La commission des lois se réunit alors. Notre rapporteure, que je salue car elle a réalisé un travail remarquable, ici comme en commission mixte paritaire, présente un certain nombre d’amendements et en fait approuver plus de 130, qui rétablissent – devinez quoi ! – les mesures supprimées par le Gouvernement dans sa lettre rectificative. Nous comprenons la cohérence…

Le Sénat, pour ne pas être en reste, présente 138 amendements, puis 64 en séance – ce qui, reconnaissons-le, n’a pas franchement conduit à resserrer le sujet, ni le propos. Le Gouvernement a d’ailleurs profité de l’examen du texte par le Sénat pour faire adopter quelques modifications substantielles du code de la défense qui, disons-le, ne portent pas à contestation.

Ce sont finalement 80 articles que l’Assemblée a votés. 21 ont été adoptés conformes par le Sénat. Celui-ci ayant ajouté 22 articles et en ayant supprimé 7, la commission mixte paritaire devait se réunir pour des broutilles – 81 articles restant en discussion ! La voie d’un accord a pourtant été trouvée, au prix de certaines améliorations s’agissant du statut ainsi que des conditions d’exercice et de reconnaissance des fonctionnaires des trois fonctions publiques, mais aussi de quelques renoncements bien dommageables, qui feront l’objet de ma conclusion.

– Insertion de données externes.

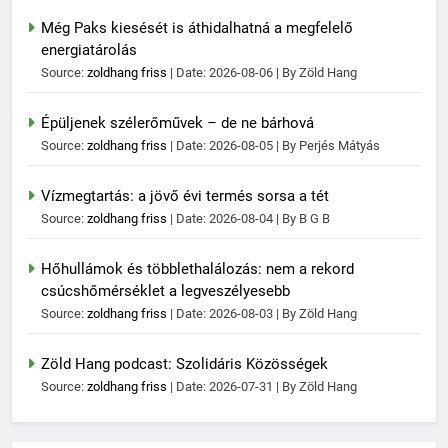
Még Paks kiesését is áthidalhatná a megfelelő
energiatárolás
Source:
zoldhang friss
Date: 2026-08-06
By Zöld Hang
Épüljenek szélerőművek – de ne bárhová
Source:
zoldhang friss
Date: 2026-08-05
By Perjés Mátyás
Vízmegtartás: a jövő évi termés sorsa a tét
Source:
zoldhang friss
Date: 2026-08-04
By B G B
Hőhullámok és többlethalálozás: nem a rekord
csúcshőmérséklet a legveszélyesebb
Source:
zoldhang friss
Date: 2026-08-03
By Zöld Hang
Zöld Hang podcast: Szolidáris Közösségek
Source:
zoldhang friss
Date: 2026-07-31
By Zöld Hang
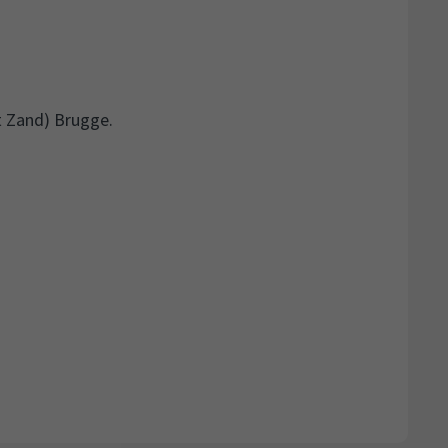
t Zand) Brugge.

Inscrire de nouvelles valeurs, comme celles de laïcité, de dignité, d’impartialité, dans le texte est certes intéressant, mais n’aurait-il pas fallu choisir entre intégrité et probité, les deux termes étant parfaitement synonymes ? Cette question n’a pas reçu de réponse en commission mixte paritaire, aussi je me permets de la poser à nouveau.

Par ailleurs, s’il est souhaitable de mieux prévenir les conflits d’intérêts, le Gouvernement est malgré tout retombé dans les mêmes écueils que ceux qu’il avait rencontrés lors des lois relatives à la transparence.

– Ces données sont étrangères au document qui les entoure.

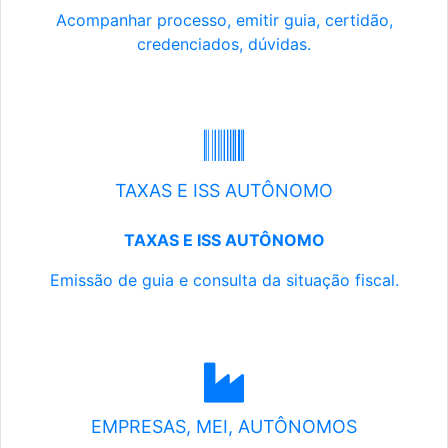
Acompanhar processo, emitir guia, certidão,
credenciados, dúvidas.
TAXAS E ISS AUTÔNOMO
TAXAS E ISS AUTÔNOMO
Emissão de guia e consulta da situação fiscal.
EMPRESAS, MEI, AUTÔNOMOS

Ainsi, malgré ses apports, le texte a omis certains aspects, qui viennent d’ailleurs d’être évoqués. Je veux en particulier parler du droit ou, plutôt, du devoir de réserve.

Celui qui vous parle a été fonctionnaire pendant trente-cinq ans, et il en est fier. Il est fier d’avoir été un fonctionnaire loyal, neutre, engagé au service de l’État et de nos concitoyens que, comme tant d’autres, il a servis. Eh bien, affirmer qu’un fonctionnaire a une obligation toute naturelle de réserve, plutôt que de se retrancher derrière la jurisprudence, c’est le protéger, comme c’est le protéger que de revendiquer qu’il soit considéré par nos concitoyens comme l’égal d’un salarié du privé – je parle là des jours de carence, dont vous avez, à la suite d’un oukase de la majorité socialiste à l’Assemblée, imposé qu’ils ne fassent pas partie du deal entre les deux chambres.

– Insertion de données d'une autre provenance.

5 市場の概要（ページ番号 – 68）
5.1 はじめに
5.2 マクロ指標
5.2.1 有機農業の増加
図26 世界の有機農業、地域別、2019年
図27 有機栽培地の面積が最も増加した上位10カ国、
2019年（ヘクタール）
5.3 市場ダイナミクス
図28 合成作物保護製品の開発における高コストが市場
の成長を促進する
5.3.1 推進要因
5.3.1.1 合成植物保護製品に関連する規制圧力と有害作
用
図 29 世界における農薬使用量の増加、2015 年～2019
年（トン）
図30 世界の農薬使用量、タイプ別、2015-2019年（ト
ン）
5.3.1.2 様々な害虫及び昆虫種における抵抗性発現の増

Des dispositions ont été maintenues, et il faut s’en féliciter : le recours à l’intérim, que vous vouliez supprimer, mais que le Sénat a réussi à conserver ; le juge administratif dans les conseils de discipline, dont le maintien était en péril ; la prolongation du dispositif de titularisation dit « Sauvadet » jusqu’en 2018, ce qui est une bonne chose. Mais, à côté de cela, que d’occasions gâchées, avec la réintroduction de la possibilité d’appliquer une durée légale de travail inférieure à trente-cinq heures, avec les dispositions restreignant le cumul d’activités des fonctionnaires et, surtout, avec la suppression de la réintroduction de la carence : nous voulions trois jours, nous aurions pu aboutir en commission mixte paritaire à un accord sur un jour, mais l’oukase que j’ai évoqué s’est imposé, et je le regrette considérablement.

Ce texte est une série d’occasions manquées. Il y a eu des avancées positives, mais ce que vous avez refusé, alors que vous auriez pu, en faisant un effort de consensus, accepter, n’aurait pas nui à la fonction publique et aux fonctionnaires, mais les aurait au contraire servis, en leur évitant l’opprobre dont on les couvre trop souvent. Vous ne l’avez pas voulu.

Ce texte aurait pu nous satisfaire. Malheureusement, ce n’est pas le cas, et c’est pourquoi le groupe Les Républicains ne le votera pas – à regret.